In mijn brief d.d. 30 november 2010 (kamerstuk 32 500 IV, nr. 17) heb ik u, in antwoord op uw vraag naar de omvang van de stormschade op Curaçao, geantwoord dat de omvang van de schade nog niet is vastgesteld. U hebt mij daarop per brief d.d. 16 december 2010 (2011Z00010/2010D52032) gevraagd of ik inmiddels wel over deze informatie beschik. Helaas is mij gebleken dat de schade niet centraal wordt bijgehouden op Curaçao. Daardoor is het niet mogelijk gebleken om de totale schade vast te stellen. Het feit dat er inmiddels vele initiatieven genomen zijn om de schade te herstellen maakt ook dat het niet meer mogelijk is een goede inschatting van deze schade te maken. Daarom moet ik u tot mijn spijt meedelen dat ik niet beschik noch zal beschikken over de cijfers van de omvang van de schade als gevolg van tropische storm Tomas.
Aruba
Ik heb tevens een bezoek gebracht aan Aruba.

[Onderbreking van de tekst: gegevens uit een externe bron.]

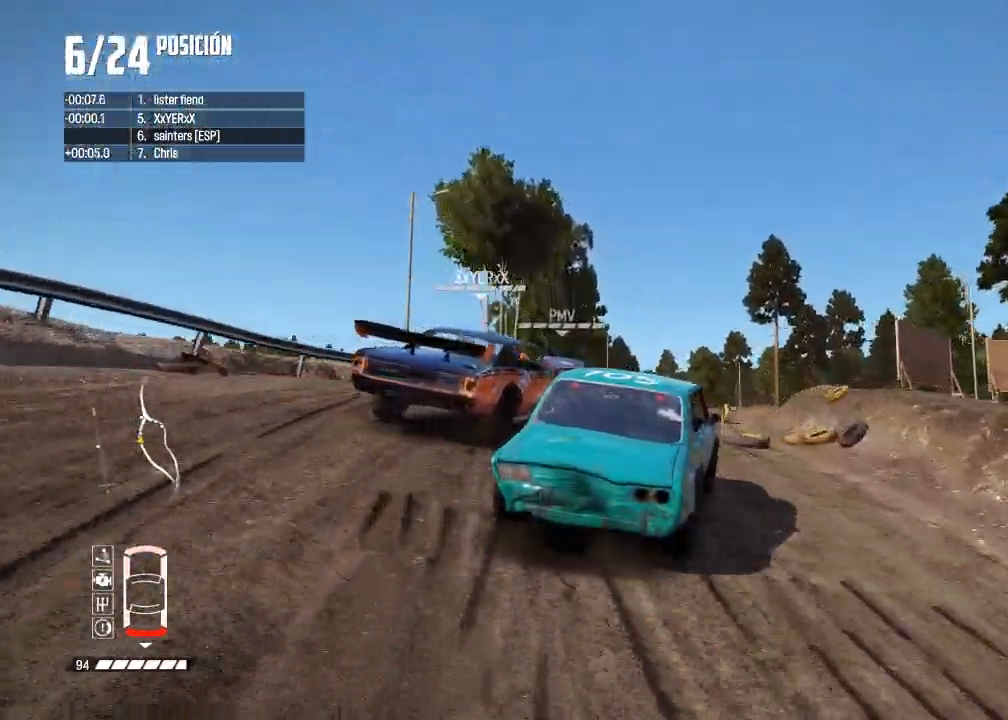
{"buttons": ["R2"], "left_stick": "center", "right_stick": "center", "events": [[133, "R2", "up"], [217, "R2", "down"], [267, "left_stick", "left"], [467, "left_stick", "center"]]}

Op Aruba heb ik met de bestuurders gesproken over de actuele financiële en sociaal-economische ontwikkeling van het eiland. Hierbij is met name aandacht besteed aan de ontwikkeling van het toeristisch stadscentrum en verbeteringen in de wijken. Tevens is stil gestaan bij het feit dat Aruba op 18 maart aanstaande het 25 jarig bestaan van haar autonome status binnen het Koninkrijk zal vieren.